SGI-Mitabu’s first utility scale solar power project in Indonesia, called the ‘One Solar Watt Per Person programme, requires financing of up to AUS 550 million, which will be structured in compliance with Shari’ah.
Mitabu Australia Director Dr M Rusydi confirmed that Sukuk had been employed to fund the programme, which treated it like an infrastructure project such as a toll road or water pipeline. “Many financiers view solar power as just a ‘green’ product. We see solar power as being the fastest way to deliver the crucial clean energy infrastructure needed in countries like Indonesia,” said Rusydi.
An offshore-domiciled Sukuk has been slated for July to finance the first 50 MW of the project, which would mark Australia’s maiden issue. This will be followed by two more tranches which will be structured as either Sukuk or Islamic syndicated loans, Rusydi is quoted by Reuters as saying. The initial Sukuk will be domiciled in Labuan and is expected to be placed almost entirely with Malaysian investors.
The Sukuk would seek to pay between 6.5 per cent and 7.5 per cent returns, part of a hybrid funding plan incorporating several Islamic contracts. During the construction phase of the project, the Sukuk would follow an Istisna structure.
Solar panel projects an advantage due to their quick installation phase, helping income streams start in just a few months, Rusydi is quoted as saying. Once the plant is completed, a special purpose vehicle would be formed directing cashflow to Sukukholders using an Ijara structure. After 20 years the project would then reportedly follow a Musharaka structure.
The programme plans to deliver one watt of solar power for every man, woman and child in Indonesia – approximately 250,000,000 watts of clean, renewable solar power.
A Memorandum of Understanding (MOU) was signed by SGI-Mitabu with the Indonesian Ministry of Energy and Mineral Resources earlier this year to develop the 250 mega-watts (MW) of solar power projects across the country required for the programme.
“The massive solar installation and its first-of-a-kind design are set to be an iconic installation for Indonesia, acting as a tourist attraction and local employer. It’s expected that many locals will be employed during the construction phase and SGI-Mitabu are proud of their strong Corporate Social Responsibility agenda that’s been established to ensure a transfer of knowledge to the local community,” said a statement from the consortium.
The Solar Guys International Director Dane Muldoon was in Jakarta to make the funding announcement before flying to Bali for the international Conference of the Electric Power Supply Industry, where he said he looked forward to discussing bringing the “One Solar Watt Per Person” programme to other countries across Asia.

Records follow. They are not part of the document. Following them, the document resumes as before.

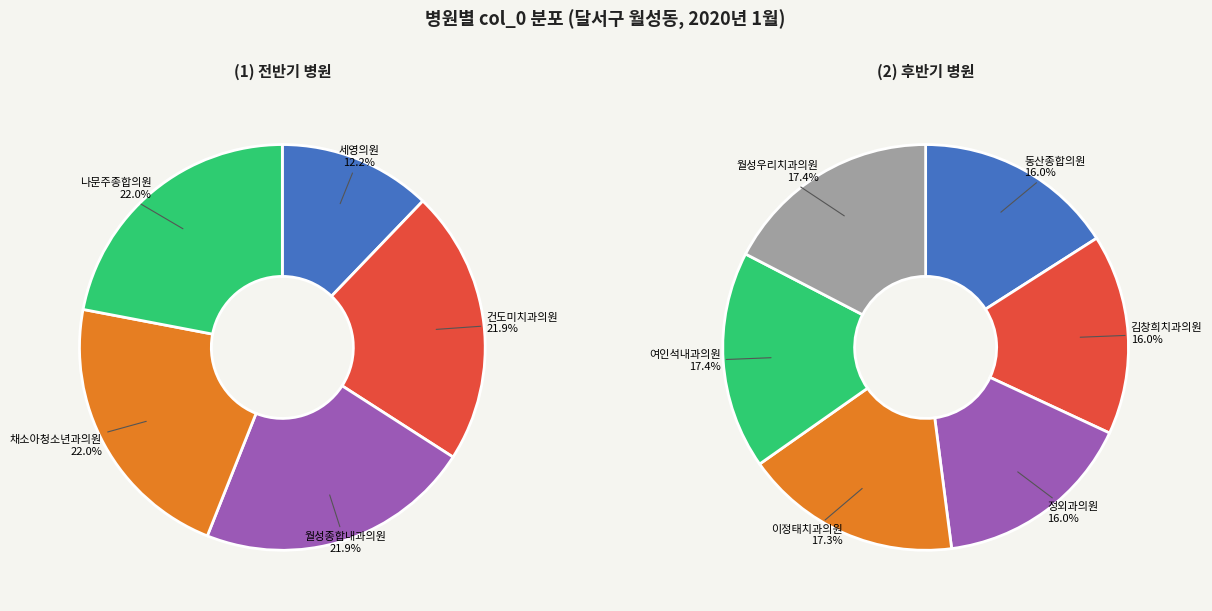

Is 건도미치과의원 the majority of the pie?

No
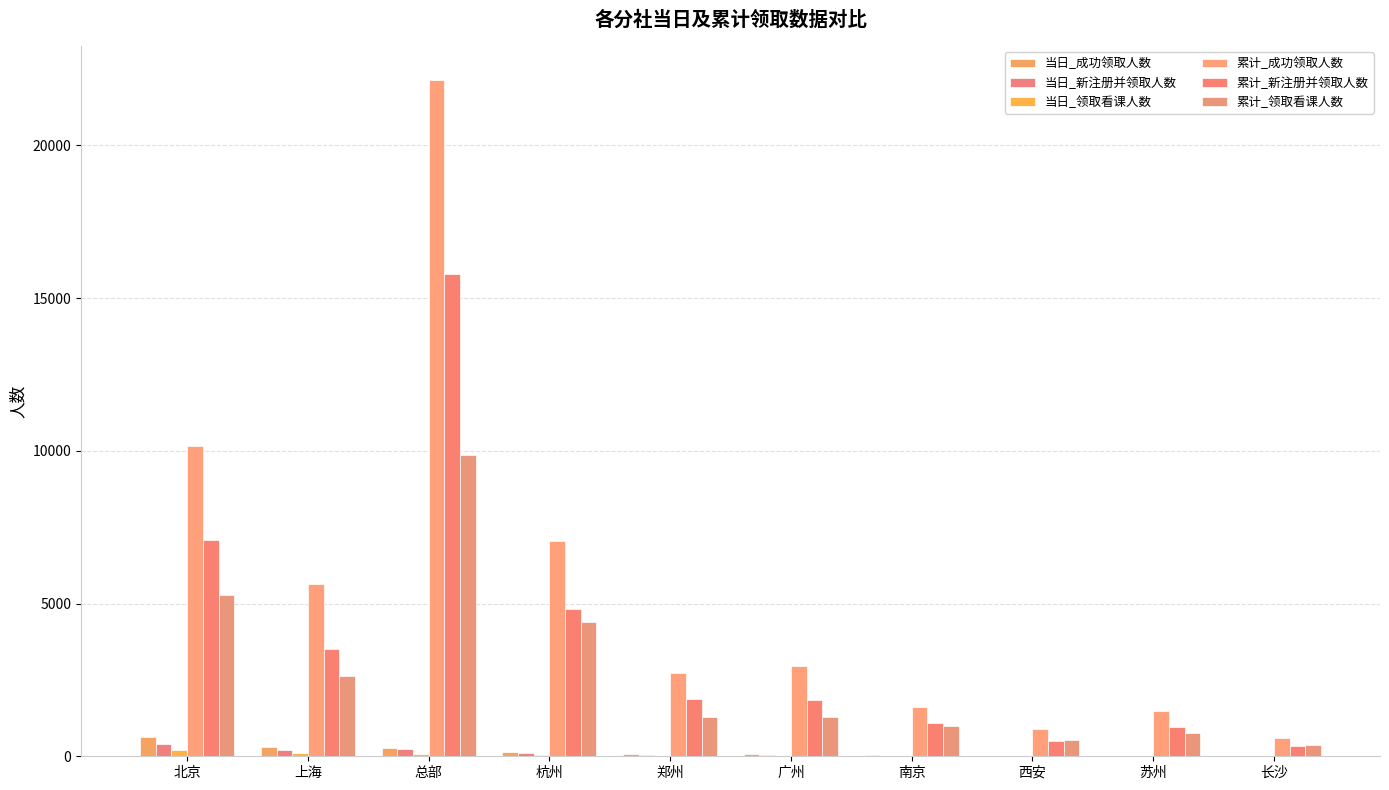

What is the difference between the 累计_领取看课人数 values at 上海 and 郑州?

1328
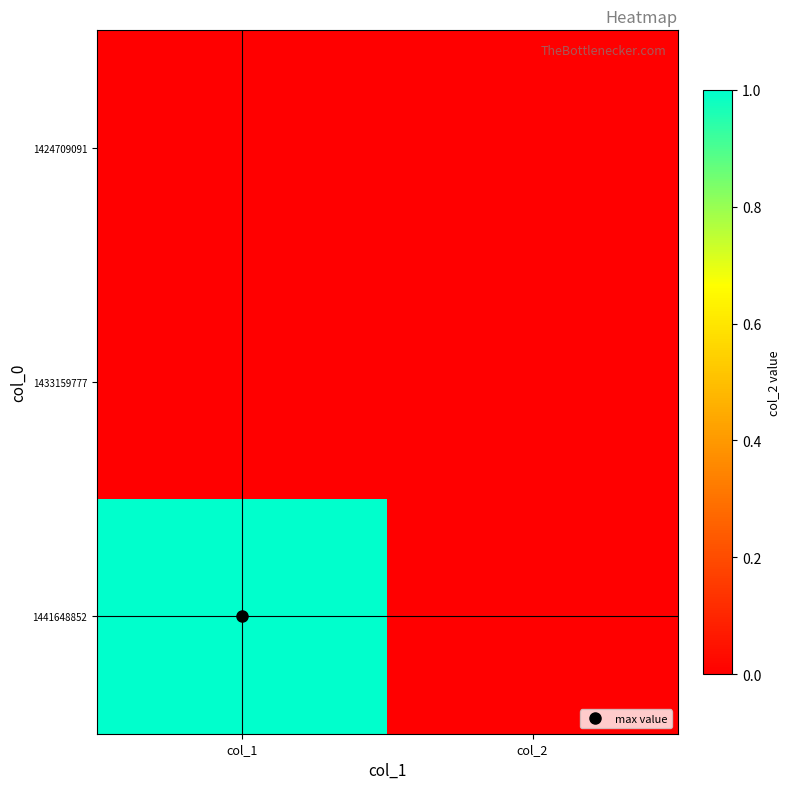

Reading left to right, list all the values displayed in this chart.

1424709091: col_1=0	col_2=0
1433159777: col_1=0	col_2=0
1441648852: col_1=1	col_2=0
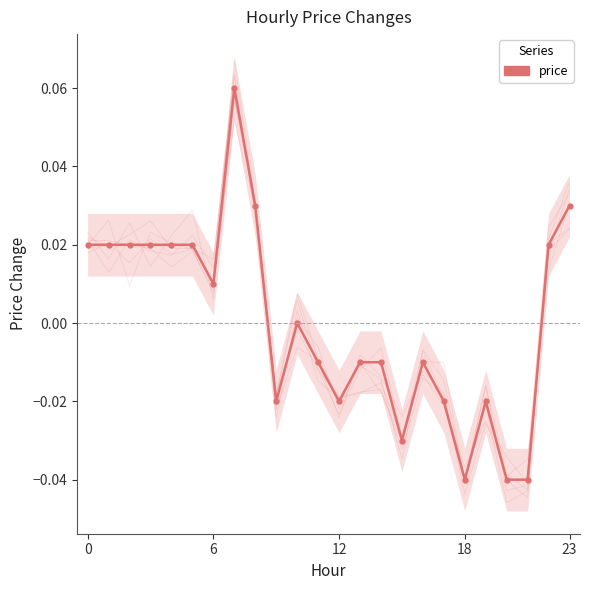

Which label corresponds to the largest value in the chart?

7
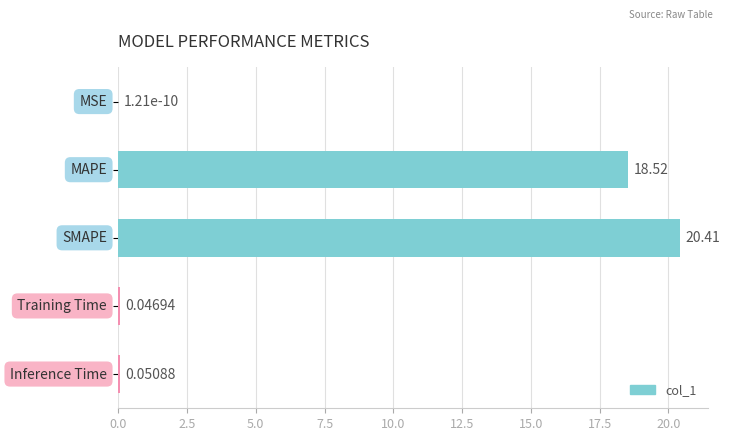

What is the greatest value displayed?

20.4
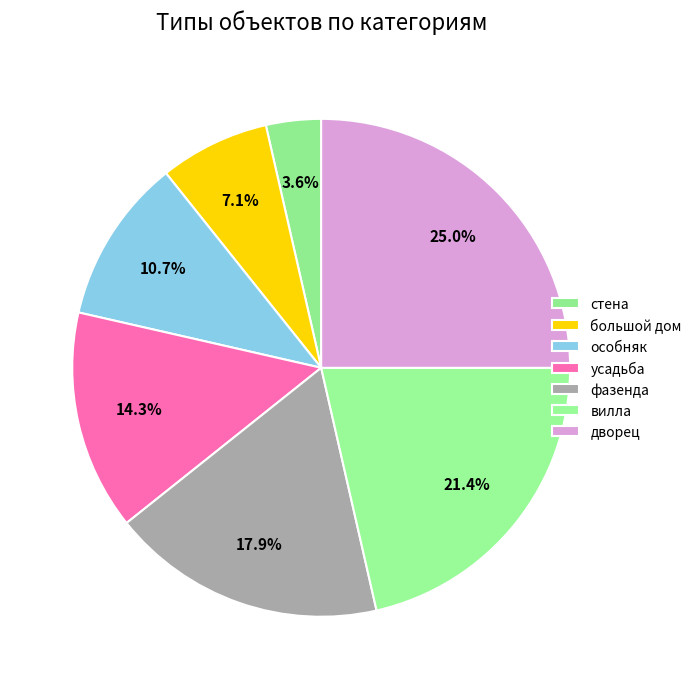

How many segments does this pie chart have?

7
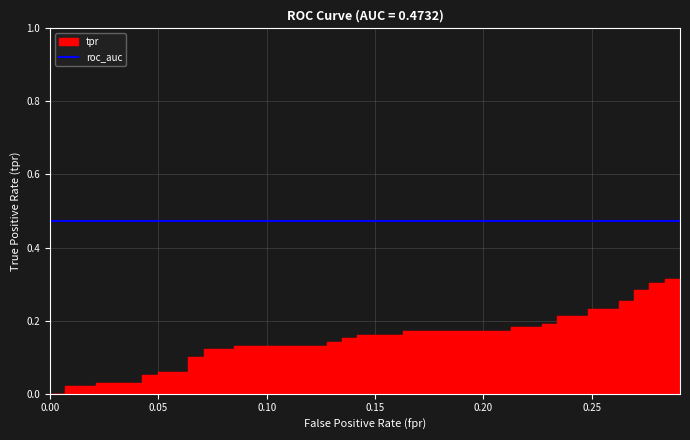

True or false: the data shows 0.1 at 0.06382978723404255.

True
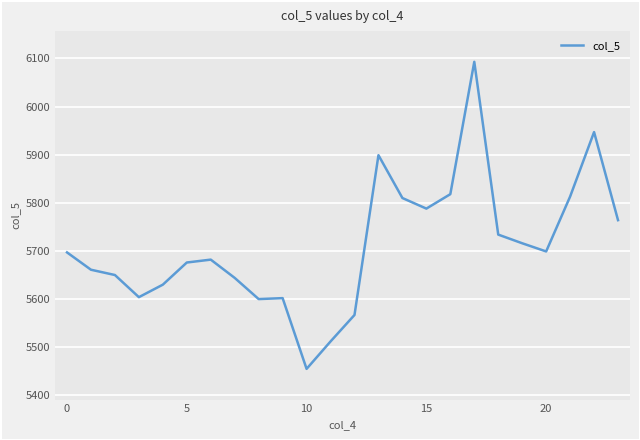

What is the minimum value shown in the chart?

5455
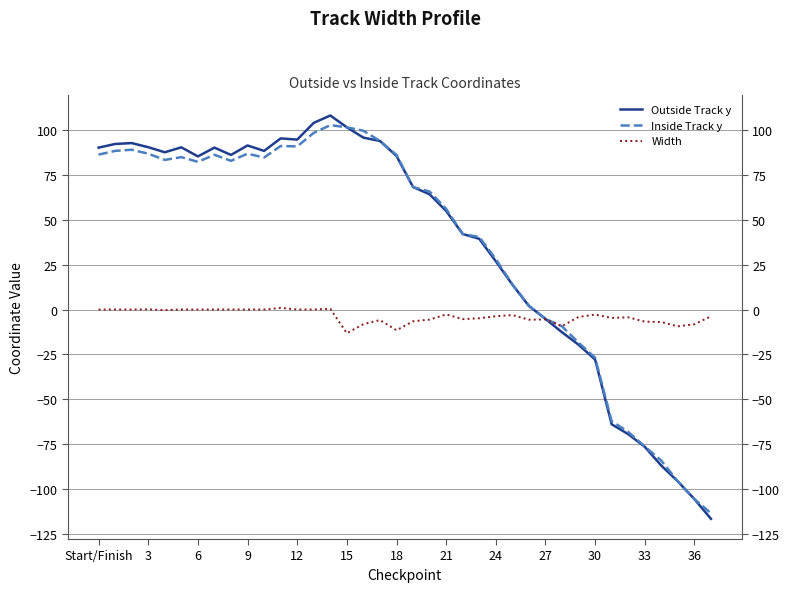

Where is Width nearest to the value -6?

17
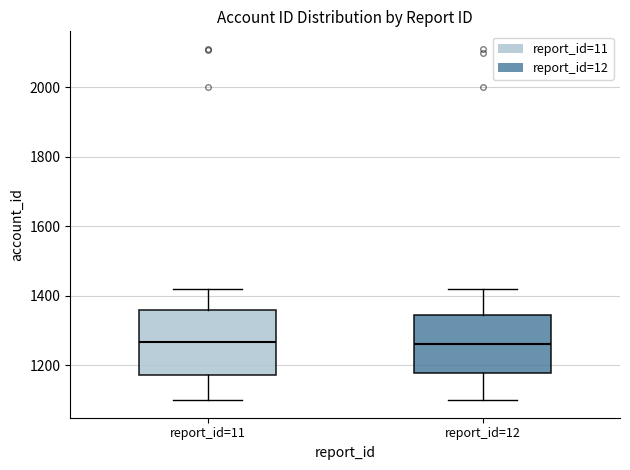

Reading left to right, transcribe this box plot: for each box, give where its median line is, the range the box spans, and where its two whiskers end, as read against the y-axis. The values are not printed on the chart, so give them approximately, as read against the axis.

report_id=11: median 1260, box 1180 to 1360, whiskers 1100 to 1420
report_id=12: median 1260, box 1180 to 1340, whiskers 1100 to 1420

“We’re delighted to be partnering with the Indonesian Government to roll out the One Solar Watt Per Person program in Indonesia that will deliver clean, renewable solar power to this great country,” said Muldoon. “Our projects are all fully funded under a Power Purchase Agreement (PPA) model and every installation will either displace dirty and expensive fossil fuel power generation or bring reliable power to remote communities for the first time.”
SGI-Mitabu considers Indonesia an ideal country for these projects due to its excellent solar resources and support from the government. “There’s clearly a thirst for clean, low-cost solar power in Indonesia and we’re excited to get started in delivering it to their community,” said Muldoon.